De Graaf typeert de periode van 1963 tot 1980 als ”de stille revolutie voltrokken”. Moderne theologie, oecumene, politieke kwesties als dekolonisatie en de atoombom, de democratiseringsgolf en de theologische verschuivingen binnen de Gereformeerde Kerken -de achterban van Kampen- lieten hun onuitwisbare sporen na. De verruiming van de toelatingseisen en de subsidiëring leidden tot een ongekende groei van de opleiding. In het jubileumjaar 1979 behoorde Kampen met 517 studenten tot de drie grootste theologische faculteiten in Nederland.

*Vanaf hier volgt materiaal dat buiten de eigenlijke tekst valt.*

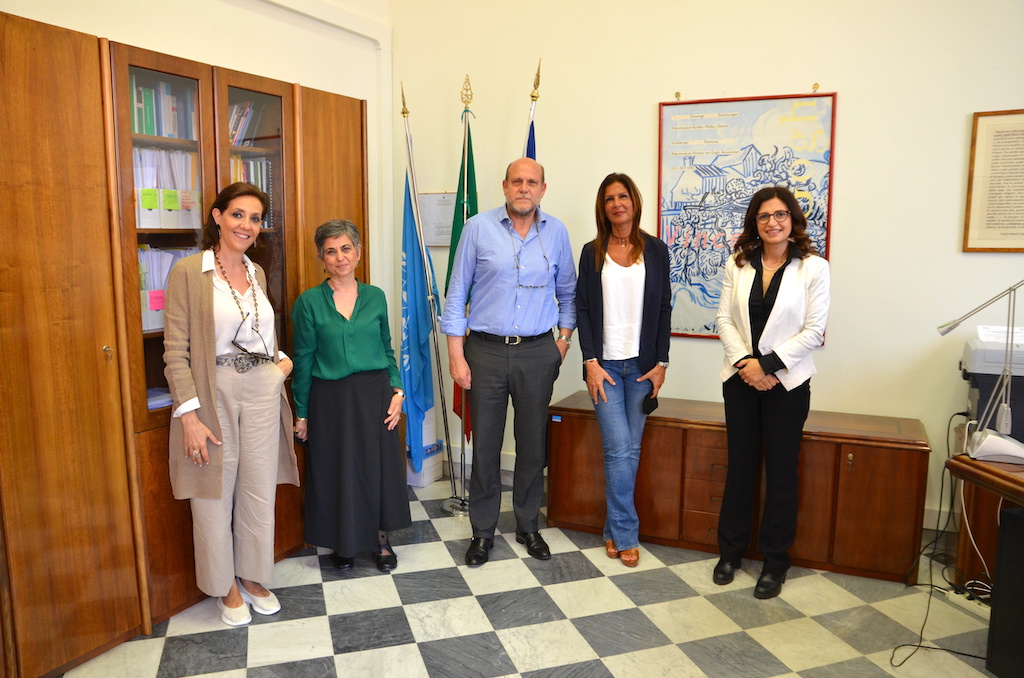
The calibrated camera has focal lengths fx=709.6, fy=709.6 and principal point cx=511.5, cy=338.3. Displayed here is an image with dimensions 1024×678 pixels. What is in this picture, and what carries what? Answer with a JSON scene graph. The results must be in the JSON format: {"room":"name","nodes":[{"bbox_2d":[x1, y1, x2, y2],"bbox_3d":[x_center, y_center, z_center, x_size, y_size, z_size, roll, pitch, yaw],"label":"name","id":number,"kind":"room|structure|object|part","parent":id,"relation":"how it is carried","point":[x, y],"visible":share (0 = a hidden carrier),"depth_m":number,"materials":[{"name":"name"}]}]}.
{"room":"office","nodes":[
{"label":"office","id":0,"kind":"room"},
{"bbox_2d":[1,0,393,358],"bbox_3d":[-1.999,-0.639,2.423,0.205,3.413,4.696,4,9,25],"label":"left wall","id":1,"kind":"structure","parent":0,"point":[143,16],"depth_m":3.70,"materials":[{"name":"white paint"}]},
{"bbox_2d":[59,470,1008,677],"bbox_3d":[0.409,1.322,1.661,5.018,0.101,4.947,4,9,25],"label":"floor","id":2,"kind":"structure","parent":0,"point":[499,635],"depth_m":2.79,"materials":[{"name":"tile"}]},
{"bbox_2d":[1,12,370,677],"bbox_3d":[-1.454,-0.018,3.022,0.573,2.169,2.164,4,9,25],"label":"wooden cabinet","id":3,"kind":"object","parent":2,"relation":"on","point":[95,354],"visible":0.79,"depth_m":2.48,"materials":[{"name":"brown wood"}]},
{"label":"knob","id":4,"kind":"part","parent":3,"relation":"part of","materials":[{"name":"gold metal"}]},
{"bbox_2d":[146,386,171,410],"bbox_3d":[-1.490,0.256,2.931,0.284,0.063,0.312,4,9,25],"label":"paper stack","id":5,"kind":"object","parent":3,"relation":"in","point":[149,392],"visible":0.14,"depth_m":2.91,"materials":[{"name":"paper"}]},
{"bbox_2d":[129,76,196,139],"bbox_3d":[-1.491,-0.915,2.878,0.277,0.258,0.457,4,9,25],"label":"book row","id":6,"kind":"object","parent":3,"relation":"in","point":[147,131],"visible":0.29,"depth_m":2.86,"materials":[{"name":"paper"}]},
{"bbox_2d":[133,146,201,229],"bbox_3d":[-1.458,-0.611,2.894,0.279,0.305,0.351,4,9,25],"label":"binder row","id":7,"kind":"object","parent":3,"relation":"in","point":[173,226],"visible":0.48,"depth_m":2.84,"materials":[{"name":"paper"}]},
{"bbox_2d":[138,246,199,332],"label":"file folders","id":8,"kind":"object","parent":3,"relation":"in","point":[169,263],"visible":0.27,"depth_m":2.82,"materials":[{"name":"paper"}]},
{"bbox_2d":[227,99,266,145],"bbox_3d":[-1.331,-0.977,3.241,0.245,0.238,0.322,4,9,25],"label":"book row","id":9,"kind":"object","parent":3,"relation":"in","point":[235,107],"visible":0.21,"depth_m":3.26,"materials":[{"name":"paper"}]},
{"bbox_2d":[231,155,273,230],"bbox_3d":[-1.309,-0.674,3.289,0.258,0.338,0.351,4,9,25],"label":"book row","id":10,"kind":"object","parent":3,"relation":"in","point":[265,188],"visible":0.21,"depth_m":3.29,"materials":[{"name":"paper"}]},
{"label":"glass door","id":11,"kind":"part","parent":3,"relation":"part of","materials":[{"name":"brown glass"}]},
{"bbox_2d":[165,183,299,626],"bbox_3d":[-1.146,0.266,2.873,0.514,1.627,0.627,4,9,25],"label":"woman","id":12,"kind":"object","parent":2,"relation":"on","point":[197,422],"visible":0.98,"depth_m":2.74},
{"bbox_2d":[289,217,410,574],"bbox_3d":[-0.774,0.264,3.318,0.495,1.509,0.732,-3,9,-18],"label":"woman","id":13,"kind":"object","parent":2,"relation":"on","point":[339,335],"visible":0.99,"depth_m":3.14},
{"bbox_2d":[405,410,444,487],"bbox_3d":[-0.598,0.631,4.445,0.243,0.517,0.260,4,9,25],"label":"white box","id":14,"kind":"object","parent":2,"relation":"on","point":[427,479],"visible":0.48,"depth_m":4.37,"materials":[{"name":"white"}]},
{"bbox_2d":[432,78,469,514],"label":"flag stand","id":15,"kind":"object","parent":2,"relation":"on","point":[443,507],"visible":0.9,"depth_m":3.94,"materials":[{"name":"metal"}]},
{"bbox_2d":[399,89,444,476],"bbox_3d":[-0.542,-0.282,4.030,0.199,1.952,0.358,2,8,11],"label":"blue flag","id":16,"kind":"object","parent":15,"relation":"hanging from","point":[409,226],"visible":0.92,"depth_m":4.01,"materials":[{"name":"blue fabric"}]},
{"bbox_2d":[444,116,478,438],"bbox_3d":[-0.267,-0.336,3.971,0.148,1.824,0.380,0,8,-3],"label":"flag","id":17,"kind":"object","parent":15,"relation":"hanging from","point":[467,176],"visible":0.36,"depth_m":3.92,"materials":[{"name":"green fabric"}]},
{"bbox_2d":[443,153,579,565],"bbox_3d":[-0.006,0.082,3.468,0.638,1.870,0.535,-6,10,-37],"label":"man","id":18,"kind":"object","parent":2,"relation":"on","point":[516,321],"visible":0.98,"depth_m":3.29},
{"bbox_2d":[523,61,541,159],"bbox_3d":[0.094,-0.374,3.911,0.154,2.198,0.538,2,9,15],"label":"flag","id":19,"kind":"object","parent":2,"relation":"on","point":[532,95],"visible":0.2,"depth_m":3.82,"materials":[{"name":"fabric"}]},
{"bbox_2d":[575,171,670,566],"bbox_3d":[0.529,0.147,3.424,0.461,1.707,0.621,1,8,6],"label":"woman","id":20,"kind":"object","parent":2,"relation":"on","point":[592,301],"visible":0.98,"depth_m":3.29},
{"bbox_2d":[641,391,659,415],"bbox_3d":[0.655,0.316,3.408,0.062,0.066,0.142,4,9,25],"label":"mobile phone","id":21,"kind":"object","parent":20,"relation":"in","point":[646,406],"visible":0.8,"depth_m":3.38,"materials":[{"name":"black"}]},
{"bbox_2d":[547,389,927,584],"bbox_3d":[1.062,0.692,3.563,1.711,0.638,0.500,4,9,25],"label":"wooden cabinet","id":22,"kind":"object","parent":2,"relation":"on","point":[890,457],"visible":0.84,"depth_m":3.27,"materials":[{"name":"brown wood"}]},
{"bbox_2d":[712,187,830,599],"bbox_3d":[1.125,0.232,3.115,0.502,1.631,0.624,4,9,25],"label":"woman","id":23,"kind":"object","parent":2,"relation":"on","point":[782,279],"visible":0.98,"depth_m":2.99},
{"bbox_2d":[890,415,992,670],"bbox_3d":[1.858,0.768,2.930,0.506,0.652,0.937,4,9,25],"label":"power cable","id":24,"kind":"object","parent":2,"relation":"on","point":[904,645],"visible":0.68,"depth_m":3.05,"materials":[{"name":"black plastic"}]},
{"bbox_2d":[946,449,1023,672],"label":"wooden desk","id":25,"kind":"object","parent":2,"relation":"on","point":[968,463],"visible":0.89,"depth_m":2.36,"materials":[{"name":"brown wood"}]},
{"bbox_2d":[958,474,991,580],"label":"white cable","id":26,"kind":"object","parent":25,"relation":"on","point":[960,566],"visible":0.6,"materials":[{"name":"white plastic"}]},
{"bbox_2d":[936,279,1023,467],"bbox_3d":[1.651,0.076,2.375,0.446,0.676,0.235,2,8,14],"label":"desk lamp","id":27,"kind":"object","parent":25,"relation":"on","point":[984,443],"visible":1,"depth_m":2.37,"materials":[{"name":"metal"}]},
{"bbox_2d":[960,331,1023,443],"bbox_3d":[2.197,0.193,3.028,0.525,0.421,0.479,4,9,25],"label":"printer","id":28,"kind":"object","parent":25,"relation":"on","point":[974,356],"visible":0.71,"depth_m":2.97,"materials":[{"name":"grey plastic"}]},
{"bbox_2d":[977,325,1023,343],"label":"paper","id":29,"kind":"object","parent":28,"relation":"on","point":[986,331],"visible":0.84,"depth_m":3.04,"materials":[{"name":"white paper"}]},
{"bbox_2d":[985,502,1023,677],"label":"computer tower","id":30,"kind":"object","parent":2,"relation":"on","point":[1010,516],"visible":0.99,"depth_m":2.35,"materials":[{"name":"black"}]},
{"bbox_2d":[389,0,1022,541],"bbox_3d":[1.702,-0.734,3.458,4.931,3.463,0.189,4,9,25],"label":"back wall","id":31,"kind":"structure","parent":0,"point":[854,87],"depth_m":3.58,"materials":[{"name":"paint"}]},
{"bbox_2d":[418,192,455,247],"bbox_3d":[-0.436,-0.734,4.409,0.379,0.335,0.027,4,9,25],"label":"framed certificate","id":32,"kind":"object","parent":31,"relation":"attached to","point":[441,242],"visible":0.71,"depth_m":4.41,"materials":[{"name":"white paper"}]},
{"bbox_2d":[657,91,836,342],"bbox_3d":[1.172,-0.624,3.661,0.808,1.251,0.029,4,9,25],"label":"framed poster","id":33,"kind":"object","parent":31,"relation":"attached to","point":[762,180],"visible":0.77,"depth_m":3.66,"materials":[{"name":"paper"}]},
{"bbox_2d":[962,108,1023,252],"bbox_3d":[2.303,-0.692,3.129,0.469,0.636,0.022,4,9,25],"label":"framed picture","id":34,"kind":"object","parent":31,"relation":"attached to","point":[998,224],"visible":1,"depth_m":3.19}
]}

De jaren tachtig kenmerkten zich door maatschappelijk engagement, pleidooi voor inspraak en linkse denkbeelden (theologiestudent Kees Bakker stond zelfs op de lijst van de Communistische Partij). De kleine orthodox-evangelische groep was hiertegen niet opgewassen. Protesten vanuit de achterban hielpen niet, want de theologen in Kampen kregen immers rugdekking door de synode. De kerkelijke bestuurslichamen hadden ingestemd met wat De Graaf noemt ”de uittocht uit het huis der vaderen”.

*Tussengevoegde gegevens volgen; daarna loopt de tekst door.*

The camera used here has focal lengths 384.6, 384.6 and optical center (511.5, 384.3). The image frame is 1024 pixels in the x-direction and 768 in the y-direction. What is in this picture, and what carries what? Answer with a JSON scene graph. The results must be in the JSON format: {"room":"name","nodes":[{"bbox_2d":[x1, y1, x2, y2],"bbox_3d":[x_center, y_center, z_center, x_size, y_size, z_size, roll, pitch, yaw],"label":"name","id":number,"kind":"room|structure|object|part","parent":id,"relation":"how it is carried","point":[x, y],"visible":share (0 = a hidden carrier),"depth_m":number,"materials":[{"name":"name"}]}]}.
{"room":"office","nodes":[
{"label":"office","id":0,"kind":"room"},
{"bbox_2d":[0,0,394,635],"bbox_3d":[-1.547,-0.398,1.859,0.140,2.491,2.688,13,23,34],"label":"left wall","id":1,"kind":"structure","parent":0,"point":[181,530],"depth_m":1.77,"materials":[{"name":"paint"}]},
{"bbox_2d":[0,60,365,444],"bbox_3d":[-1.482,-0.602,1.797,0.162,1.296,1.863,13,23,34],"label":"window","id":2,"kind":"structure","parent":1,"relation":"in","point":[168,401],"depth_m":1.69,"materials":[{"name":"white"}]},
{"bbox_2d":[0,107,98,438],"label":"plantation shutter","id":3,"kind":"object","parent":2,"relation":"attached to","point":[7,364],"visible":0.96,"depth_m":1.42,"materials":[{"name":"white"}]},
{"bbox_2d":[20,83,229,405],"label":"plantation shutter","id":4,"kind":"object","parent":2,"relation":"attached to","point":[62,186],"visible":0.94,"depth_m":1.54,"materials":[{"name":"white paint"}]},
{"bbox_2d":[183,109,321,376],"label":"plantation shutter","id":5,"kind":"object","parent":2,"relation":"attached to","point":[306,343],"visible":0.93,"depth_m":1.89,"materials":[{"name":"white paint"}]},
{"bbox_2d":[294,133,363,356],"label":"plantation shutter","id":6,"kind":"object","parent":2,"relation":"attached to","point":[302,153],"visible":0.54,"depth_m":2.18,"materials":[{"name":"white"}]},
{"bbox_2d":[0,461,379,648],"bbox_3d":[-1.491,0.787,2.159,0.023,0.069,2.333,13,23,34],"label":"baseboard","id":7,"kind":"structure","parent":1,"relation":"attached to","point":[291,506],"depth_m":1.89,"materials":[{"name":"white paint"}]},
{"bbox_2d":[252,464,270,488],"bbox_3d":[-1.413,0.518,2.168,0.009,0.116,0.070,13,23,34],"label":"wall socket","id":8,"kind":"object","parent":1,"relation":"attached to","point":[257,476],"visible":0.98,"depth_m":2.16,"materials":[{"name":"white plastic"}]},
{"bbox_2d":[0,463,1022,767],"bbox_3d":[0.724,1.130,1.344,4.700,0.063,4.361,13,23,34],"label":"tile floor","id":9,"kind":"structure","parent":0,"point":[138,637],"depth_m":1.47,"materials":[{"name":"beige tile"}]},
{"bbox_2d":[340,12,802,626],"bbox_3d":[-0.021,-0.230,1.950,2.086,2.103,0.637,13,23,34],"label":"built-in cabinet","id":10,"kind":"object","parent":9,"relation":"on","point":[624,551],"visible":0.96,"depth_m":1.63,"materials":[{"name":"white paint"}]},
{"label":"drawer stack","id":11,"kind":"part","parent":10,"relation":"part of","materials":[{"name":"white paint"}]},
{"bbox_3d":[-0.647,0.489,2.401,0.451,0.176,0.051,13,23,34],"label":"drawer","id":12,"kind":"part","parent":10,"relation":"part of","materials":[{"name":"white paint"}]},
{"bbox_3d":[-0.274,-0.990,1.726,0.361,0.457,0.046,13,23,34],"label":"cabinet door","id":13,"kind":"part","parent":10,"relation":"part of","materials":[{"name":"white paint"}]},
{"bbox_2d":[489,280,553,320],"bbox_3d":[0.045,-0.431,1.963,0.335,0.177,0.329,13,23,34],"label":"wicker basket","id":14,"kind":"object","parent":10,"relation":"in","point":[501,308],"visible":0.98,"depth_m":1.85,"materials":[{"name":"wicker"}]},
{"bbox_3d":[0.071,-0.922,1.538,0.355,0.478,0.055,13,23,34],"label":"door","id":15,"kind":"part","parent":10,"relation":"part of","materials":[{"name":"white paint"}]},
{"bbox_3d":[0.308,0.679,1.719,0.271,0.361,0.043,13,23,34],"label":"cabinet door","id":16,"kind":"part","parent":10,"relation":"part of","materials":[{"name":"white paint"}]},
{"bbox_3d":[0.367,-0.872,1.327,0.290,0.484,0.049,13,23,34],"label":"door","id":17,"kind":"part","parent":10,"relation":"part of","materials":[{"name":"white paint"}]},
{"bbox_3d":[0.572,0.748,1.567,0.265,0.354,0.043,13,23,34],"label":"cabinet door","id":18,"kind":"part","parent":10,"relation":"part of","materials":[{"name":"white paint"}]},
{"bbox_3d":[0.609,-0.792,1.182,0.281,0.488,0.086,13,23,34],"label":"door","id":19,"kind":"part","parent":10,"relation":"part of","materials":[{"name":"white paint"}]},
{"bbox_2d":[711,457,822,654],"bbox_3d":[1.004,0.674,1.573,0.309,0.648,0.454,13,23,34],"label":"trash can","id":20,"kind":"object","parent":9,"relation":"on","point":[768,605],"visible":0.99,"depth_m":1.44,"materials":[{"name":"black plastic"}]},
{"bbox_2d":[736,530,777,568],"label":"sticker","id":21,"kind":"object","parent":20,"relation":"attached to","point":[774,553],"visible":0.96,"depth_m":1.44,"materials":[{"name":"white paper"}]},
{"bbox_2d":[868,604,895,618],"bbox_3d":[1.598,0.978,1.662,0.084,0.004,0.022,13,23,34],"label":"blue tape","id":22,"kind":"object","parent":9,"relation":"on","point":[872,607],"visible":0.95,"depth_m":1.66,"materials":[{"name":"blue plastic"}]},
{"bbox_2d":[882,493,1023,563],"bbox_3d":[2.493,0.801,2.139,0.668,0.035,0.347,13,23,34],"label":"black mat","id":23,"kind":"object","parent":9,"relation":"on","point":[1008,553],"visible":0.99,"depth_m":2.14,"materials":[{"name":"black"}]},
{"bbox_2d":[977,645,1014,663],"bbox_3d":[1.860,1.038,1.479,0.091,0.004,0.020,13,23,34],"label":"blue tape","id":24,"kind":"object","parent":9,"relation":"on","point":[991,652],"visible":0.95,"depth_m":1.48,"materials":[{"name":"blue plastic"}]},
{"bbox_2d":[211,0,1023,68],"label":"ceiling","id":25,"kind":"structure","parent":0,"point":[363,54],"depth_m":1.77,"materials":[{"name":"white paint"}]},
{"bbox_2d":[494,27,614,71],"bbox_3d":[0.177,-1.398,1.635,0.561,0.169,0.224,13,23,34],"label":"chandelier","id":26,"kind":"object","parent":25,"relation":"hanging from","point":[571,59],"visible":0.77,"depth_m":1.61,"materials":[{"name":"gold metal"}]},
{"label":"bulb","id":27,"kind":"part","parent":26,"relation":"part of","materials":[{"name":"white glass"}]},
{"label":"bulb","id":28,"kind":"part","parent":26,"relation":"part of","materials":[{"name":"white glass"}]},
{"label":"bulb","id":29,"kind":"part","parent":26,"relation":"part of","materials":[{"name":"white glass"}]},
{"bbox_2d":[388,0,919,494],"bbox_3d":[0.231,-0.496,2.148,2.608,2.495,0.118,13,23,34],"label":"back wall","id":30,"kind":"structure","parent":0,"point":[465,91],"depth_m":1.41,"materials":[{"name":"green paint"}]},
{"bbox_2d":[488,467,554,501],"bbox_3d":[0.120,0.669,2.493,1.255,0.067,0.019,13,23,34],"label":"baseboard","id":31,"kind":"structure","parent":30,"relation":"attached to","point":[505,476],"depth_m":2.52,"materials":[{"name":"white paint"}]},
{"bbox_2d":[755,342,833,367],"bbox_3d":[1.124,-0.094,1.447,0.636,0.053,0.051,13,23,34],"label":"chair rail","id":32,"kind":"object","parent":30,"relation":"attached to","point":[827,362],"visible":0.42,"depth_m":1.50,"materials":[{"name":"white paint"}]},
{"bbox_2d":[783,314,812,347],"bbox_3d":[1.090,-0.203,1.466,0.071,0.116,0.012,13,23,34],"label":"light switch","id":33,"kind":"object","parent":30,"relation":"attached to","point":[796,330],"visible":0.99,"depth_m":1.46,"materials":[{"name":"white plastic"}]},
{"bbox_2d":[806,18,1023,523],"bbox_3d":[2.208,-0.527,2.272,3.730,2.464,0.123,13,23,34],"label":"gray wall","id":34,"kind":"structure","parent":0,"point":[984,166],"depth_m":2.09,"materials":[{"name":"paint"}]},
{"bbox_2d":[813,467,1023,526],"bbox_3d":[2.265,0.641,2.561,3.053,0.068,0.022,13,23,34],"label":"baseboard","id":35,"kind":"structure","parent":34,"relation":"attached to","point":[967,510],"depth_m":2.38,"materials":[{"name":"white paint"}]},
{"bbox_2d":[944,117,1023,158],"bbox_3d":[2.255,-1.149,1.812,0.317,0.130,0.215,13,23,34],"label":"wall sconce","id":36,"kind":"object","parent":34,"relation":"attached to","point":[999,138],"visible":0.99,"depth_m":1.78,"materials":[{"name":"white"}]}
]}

De Kamper dogmaticus J. T. Bakker (van 1967 tot 1988 hoogleraar) liet zijn bezorgdheid horen over de toenemende desintegratie van kerk en theologie. „Ik weet echt bijna geen ketterij meer te bedenken, die je nu nog zou moeten uithalen om voor de synode geciteerd te worden. Men zou vermoedelijk zeggen: Dat is interessant. Wilt u dat eens nader uitwerken?”
Levendig boek
Het boek leest vlot, is in een heldere stijl geschreven en goed gedocumenteerd. Het is ook objectief geschreven, zonder een waardeoordeel te geven over allerlei nieuwe theologische ontwikkelingen die zich in de twintigste eeuw voordeden. Wat heeft 150 jaar theologie in Kampen opgeleverd? De Graaf schrijft in haar slotwoord: „Professionalisering en wetenschappelijke vrijheid zijn niet genoeg om de relevantie en de aantrekkingskracht van de universiteit te waarborgen. Betrokkenheid op de kerk en continuïteit van de geloofsleer zijn eveneens onmisbaar.”

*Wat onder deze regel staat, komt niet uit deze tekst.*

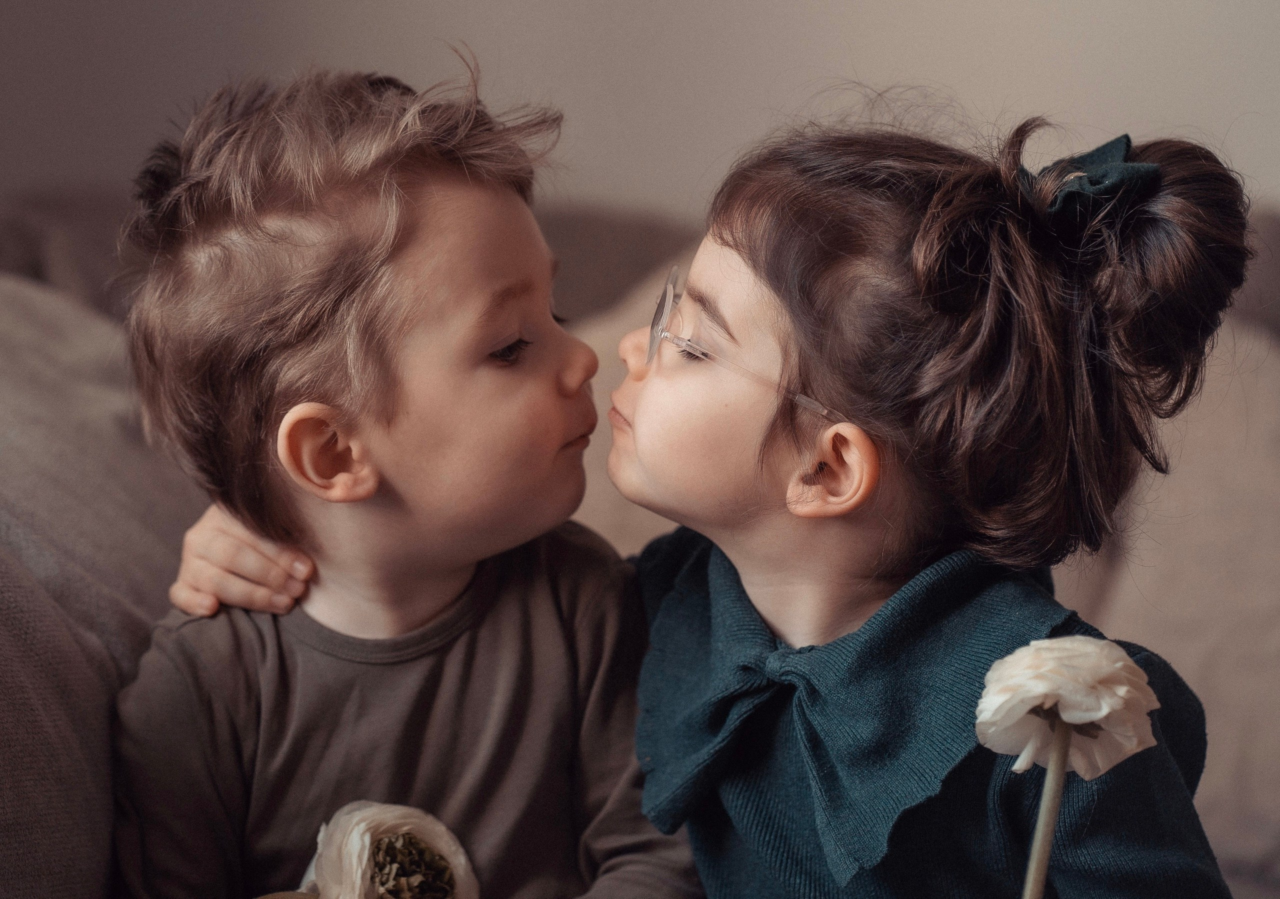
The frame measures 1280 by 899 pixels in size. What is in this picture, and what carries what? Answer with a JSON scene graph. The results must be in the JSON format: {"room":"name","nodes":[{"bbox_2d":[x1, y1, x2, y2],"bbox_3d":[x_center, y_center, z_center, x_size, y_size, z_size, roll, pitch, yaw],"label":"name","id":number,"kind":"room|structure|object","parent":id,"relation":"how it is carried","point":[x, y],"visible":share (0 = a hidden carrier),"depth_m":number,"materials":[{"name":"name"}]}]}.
{"room":"living room","nodes":[
{"label":"living room","id":0,"kind":"room"},
{"bbox_2d":[0,0,1279,222],"bbox_3d":[0.230,-0.696,3.119,4.836,2.579,0.142,1,3,6],"label":"wall","id":1,"kind":"structure","parent":0,"point":[871,62],"depth_m":3.10,"materials":[{"name":"paint"}]},
{"label":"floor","id":2,"kind":"structure","parent":0,"visible":0},
{"bbox_2d":[0,185,1279,898],"bbox_3d":[0.400,0.260,2.207,2.792,0.860,1.101,1,3,6],"label":"sofa","id":3,"kind":"object","parent":2,"relation":"on","point":[1265,327],"visible":0.33,"depth_m":2.34,"materials":[{"name":"fabric"}]},
{"bbox_2d":[0,276,208,898],"bbox_3d":[-0.422,0.113,1.846,0.321,0.457,0.678,1,3,6],"label":"sofa cushion","id":4,"kind":"object","parent":3,"relation":"on","point":[65,717],"visible":0.74,"depth_m":1.80,"materials":[{"name":"grey fabric"}]},
{"bbox_2d":[98,59,690,898],"bbox_3d":[-0.127,0.175,1.693,0.318,0.751,0.315,-2,4,-44],"label":"child","id":5,"kind":"object","parent":3,"relation":"on","point":[472,337],"visible":0.94,"depth_m":1.62},
{"bbox_2d":[267,800,480,898],"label":"flower","id":6,"kind":"object","parent":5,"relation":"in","point":[369,812],"visible":0.98,"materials":[{"name":"plant"}]},
{"bbox_2d":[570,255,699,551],"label":"cushion","id":7,"kind":"object","parent":3,"relation":"on","point":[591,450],"visible":0.15,"depth_m":2.46,"materials":[{"name":"beige fabric"}]},
{"bbox_2d":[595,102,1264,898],"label":"child","id":8,"kind":"object","parent":3,"relation":"on","point":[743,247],"visible":0.9,"depth_m":1.49},
{"bbox_2d":[976,637,1159,898],"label":"flower","id":9,"kind":"object","parent":8,"relation":"in","point":[1124,656],"visible":0.98,"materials":[{"name":"plant"}]},
{"bbox_2d":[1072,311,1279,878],"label":"cushion","id":10,"kind":"object","parent":3,"relation":"on","point":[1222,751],"visible":0.5,"depth_m":2.38,"materials":[{"name":"beige fabric"}]}
]}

Zij geeft hiermee de kern én de levensvatbaarheid van de opleiding treffend weer. Ook de hoogleraren zelf kwamen tot de conclusie dat een eenvormige identiteit in kerk en theologie onmisbaar was. Het conflict rond Den Heyer liet volgens De Graaf zien dat het klassieke dogma van de verzoening voor veel kerkleden onopgeefbaar was. Maar evenzeer moet gezegd worden dat veel hoogleraren, studenten en ook de synode zich hebben laten meevoeren met de theologische mode van de tijd.
Lezing van het boek onderstreept de altijddurende spanning tussen enerzijds het orthodox-gereformeerde erfgoed te bewaren en anderzijds kritisch en open te blijven reageren op nieuwe ontwikkelingen. Het pand bewaren én alle dingen beproeven blijft een lastige maar wel noodzakelijke uitdaging voor de theologie. In Kampen is dit ondernemen in sommige perioden behoorlijk mislukt.